Doulos McKenzie said:


> I heard somewhere that the RPCNA has two exceptions to the WCF. What are they and why are they significant.


What is the RPCNA?


----------



## Doulos McKenzie (Apr 28, 2017)

Dachaser said:


> What is the RPCNA?



The Reformed Presbyterian Church in North America.

https://en.wikipedia.org/wiki/Reformed_Presbyterian_churches

https://en.wikipedia.org/wiki/Reformed_Presbyterian_Church_of_North_America


----------



## Dachaser (Apr 28, 2017)

Thanks! Is that one of the main bodies then?


----------



## Ask Mr. Religion (Apr 28, 2017)

Dachaser said:


> Thanks! Is that one of the main bodies then?


"Main bodies" of what?

David, please try to make questions more clear as they only generate more questions when not done so. For that matter your "_What is the RPCNA_?" could have been answered by a simple internet search.

Reactions: Like 1


----------



## NaphtaliPress (Apr 28, 2017)

Main as in one of the larger; no. Main historically, as in older than the PCUSA by a few years, and didn't apostatize, yes.

Reactions: Like 1


----------



## Dachaser (Apr 28, 2017)

NaphtaliPress said:


> Main as in one of the larger; no. Main historically, as in older than the PCUSA by a few years, and didn't apostatize, yes.

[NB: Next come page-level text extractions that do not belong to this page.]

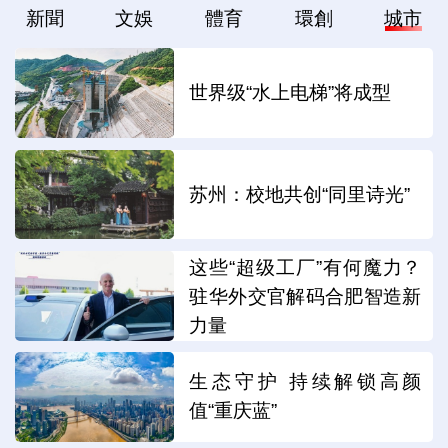
新聞
文娛
體育
環創
城市
世界级“水上电梯”将成型
苏州：校地共创“同里诗光”
这些“超级工厂”有何魔力？
驻华外交官解码合肥智造新
力量
生态守护 持续解锁高颜
值“重庆蓝”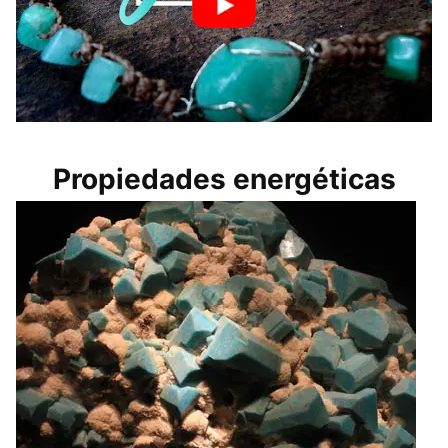
Propiedades energéticas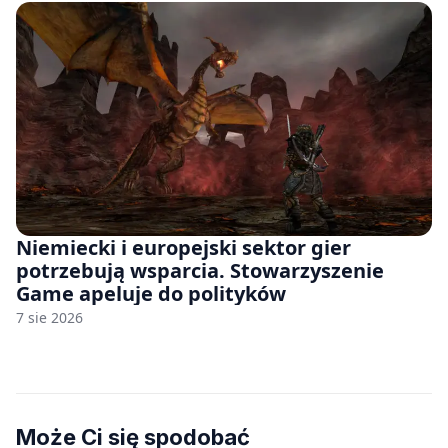
Niemiecki i europejski sektor gier
potrzebują wsparcia. Stowarzyszenie
Game apeluje do polityków
7 sie 2026
Może Ci się spodobać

Thanks for that information!


----------



## Logan (May 1, 2017)

The two I was aware of were rejecting the last sentence of 24:4
"The man may not marry any of his wife’s kindred nearer in blood than he may of his own; nor the woman of her husband’s kindred nearer in blood than of her own." 

And the latter portion of 23:3 regarding the role of the civil magistrate, though I will say that in my personal, albeit limited, experience the number of exceptions to this exception are growing pretty significant.

I'm not sure what Matthew means by one-kingdom view, and as for women deacons and tithing, I'm not sure either are actually in the WCF, but perhaps the supplemental documents. I will say in practice that both vary from congregation to congregation.

And that said, I would like to point out that we are one of the few denominations who still hold to sabbath keeping and psalm singing. No denomination is perfect but I'd like to focus on the positives here


----------